Arun Dhatti Roy said: “To me, there is nothing higher than fiction. I am a teller of stories. Her debut novel - ‘The God of Small Things’ proved this claim.
After the gap of almost two decades, ‘The Ministry of Utmost Happiness’ published. The story narrated in whisper artistic use of simile and allusions. The whisper of oppressed people whose voices have been buried under the debris of history.
The novel divided into 12 chapters entitled: ‘where do old birds go to die?’ ‘khwabgah’, ‘the nativity’, ‘Dr. Azad Bhartia’, ‘The Slow Goose Chase’, ‘Some Questions for Later’, ‘The landlord’, ‘The Tenant.’ The untimely death of Ms. Farhat Jabeen the first ‘The Ministry of Utmost Happiness’ and ‘Guih Kyum’.
The main characters are ‘Anjum,Tilo, Ms. Udaya Jabeen, Ms. Jabeen, Musa and Azad Bhartia. These people belong to the lower tier of the society. Arum’s beautiful style fabricated a remarkable plot. The central theme of the story is post-colonial aftershocks. Roy tries to interpret the capacity of common man to bear post-independence traumatic disorder. She demonstrates the significance of hope. The central character (the hero & the heroine at the same time) Anjum represents not a person, class or religion but a civilisation a beautiful past that met a dreadful fate at its end.
Why Arun Dhatti Roy took a long time to write her 2nd novel? The answer is ‘Anjum’, she created this character, it seems, after 20 years in meditation. This character itself is symbolic and it unfolds the story by the metaphors used.

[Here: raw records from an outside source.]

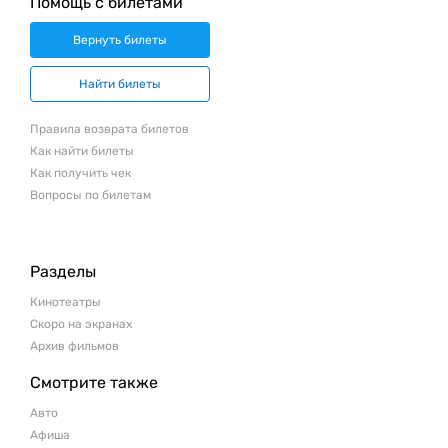
Помощь с билетами
Вернуть билеты
Найти билеты
Правила возврата билетов
Как найти билеты
Как получить чек
Вопросы по билетам
Разделы
Кинотеатры
Скоро на экранах
Архив фильмов
Смотрите также
Авто
Афиша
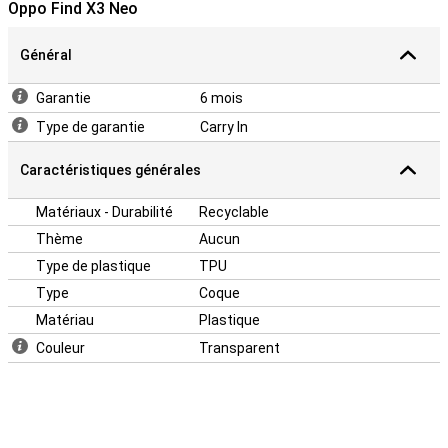
gâchée par un étui. Choisissez donc cet étui transparent et
Oppo Find X3 Neo
continuez à voir la couleur de votre appareil.
Général
Garantie
6 mois
Type de garantie
Carry In
Caractéristiques générales
Matériaux - Durabilité
Recyclable
Thème
Aucun
Type de plastique
TPU
Type
Coque
Matériau
Plastique
Couleur
Transparent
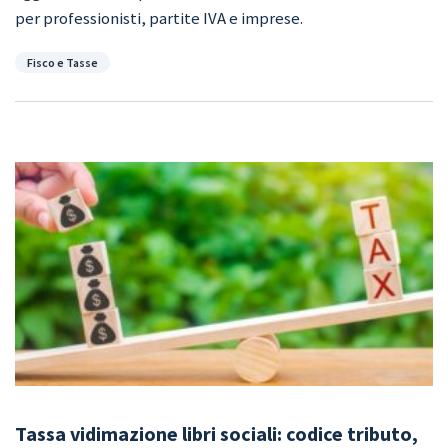
per professionisti, partite IVA e imprese.
Categorie
Fisco e Tasse
Tassa vidimazione libri sociali: codice tributo,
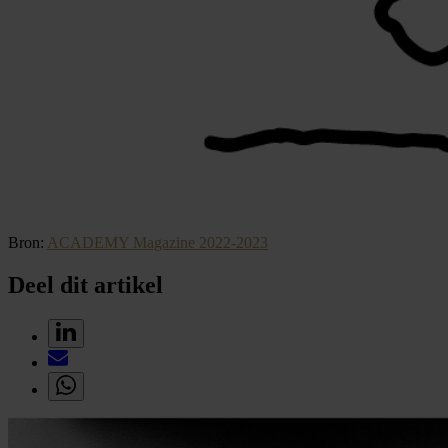
Bron:
ACADEMY Magazine 2022-2023
Deel dit artikel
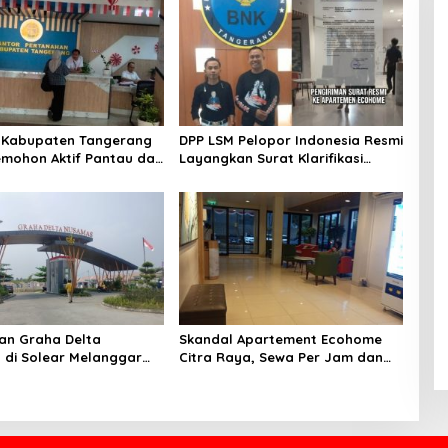
 Kabupaten Tangerang
DPP LSM Pelopor Indonesia Resmi
mohon Aktif Pantau dan
Layangkan Surat Klarifikasi
n Berkas Mandek
untuk Management Ecohome dan
BNK
an Graha Delta
Skandal Apartement Ecohome
di Solear Melanggar
Citra Raya, Sewa Per Jam dan
Diduga Belum Memiliki
Peran Pegawai Staf BNK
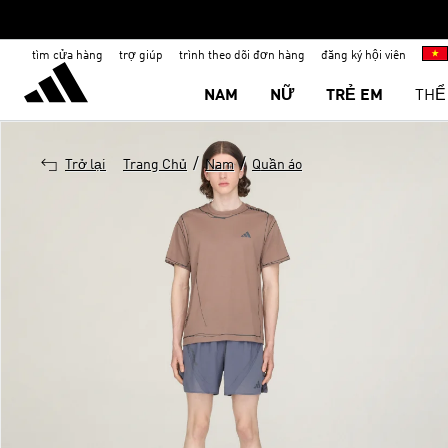
tìm cửa hàng
trợ giúp
trình theo dõi đơn hàng
đăng ký hội viên
NAM
NỮ
TRẺ EM
THỂ
/
/
Trở lại
Trang Chủ
Nam
Quần áo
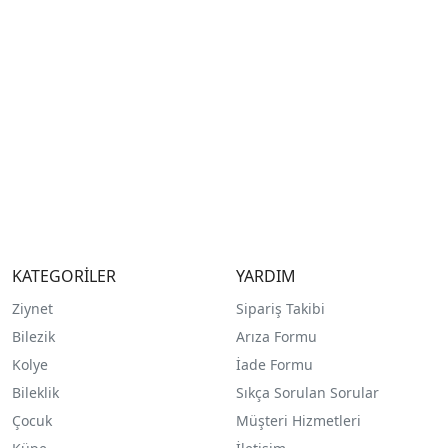
KATEGORİLER
YARDIM
Ziynet
Sipariş Takibi
Bilezik
Arıza Formu
Kolye
İade Formu
Bileklik
Sıkça Sorulan Sorular
Çocuk
Müşteri Hizmetleri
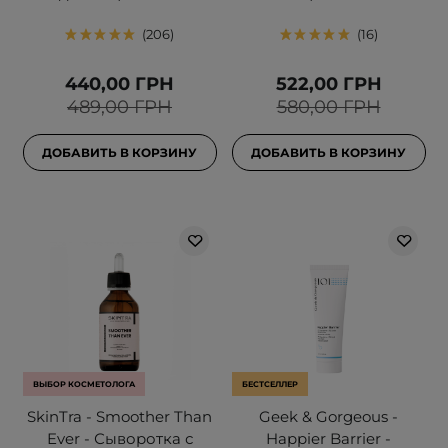
206
16
440,00 ГРН
522,00 ГРН
489,00 ГРН
580,00 ГРН
ДОБАВИТЬ В КОРЗИНУ
ДОБАВИТЬ В КОРЗИНУ
ВЫБОР КОСМЕТОЛОГА
БЕСТСЕЛЛЕР
SkinTra - Smoother Than
Geek & Gorgeous -
Ever - Сыворотка с
Happier Barrier -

Graveyard and grave of Sarmad Shaheed and vultures help the readers to understand the meanings running between the lines. When we imagined the condition of Mirza Ghalib’s letter in the context of post 1857 situation in Dehli, the character of Anjum explores a lot. The untimely death of Miss Farhat Jabeen is full of grief and hopelessness but the Miss Uday Jabeen, the second baby, is hope in violent situation.
‘Udaya’ means, sunrise but the birth of later Ms. Jabeen is more tragic then earlier death. The continuity of culture/norms and family system has been broken. Novelist also used love as literary tool, Peblo Nevoda, Agha Shahid Ali are the example in this regard.
The character of Tilo and her three lovers represent love and hate, peace and violence, beauty and ugliness of the society. Author succeeded to reflex whole picture through the mirror of few characters. She invites the reader to reach the facts in the junk of selected narrative.
Cemetery as place of meeting and Hijra as head of ‘mehfil’ are question marks on the face of a secular society. The issues highlighted in the story couldn’t be written by anyone else except Arun Dhatty Roy.
Some critic rightly objected that ‘Ministry of Utmost Happiness’ missed the element of creativity and sultry. The Novel’s second part failed to turn the theme into literary masterpiece. It is a million dollar question whether Roy doesn’t know the difference between report and fiction or she deliberately opted to write like this. It seems that it is her planned strategy. I personally believe that she can narrate in the style of Gibrial Gorcia Marquis but she is well verse of the limited readership of fiction. And more over to understand the complexed plot (like the hundred years of solitude) for ordinary reader is an uphill task.
Arun Dhatty Roy decided to convey the reality to her audience. She succeeded in exposing the selected colonial narrative. Undoubtedly, the novel demands us to review our skewed acumen and tries to find out the truth.
‘The Ministry of Utmost Happiness’ somehow looks like the sequel of ‘Aag ka Darya’, ‘Udas Naslien’, ‘Chand Gehn’ and ‘Aangan.’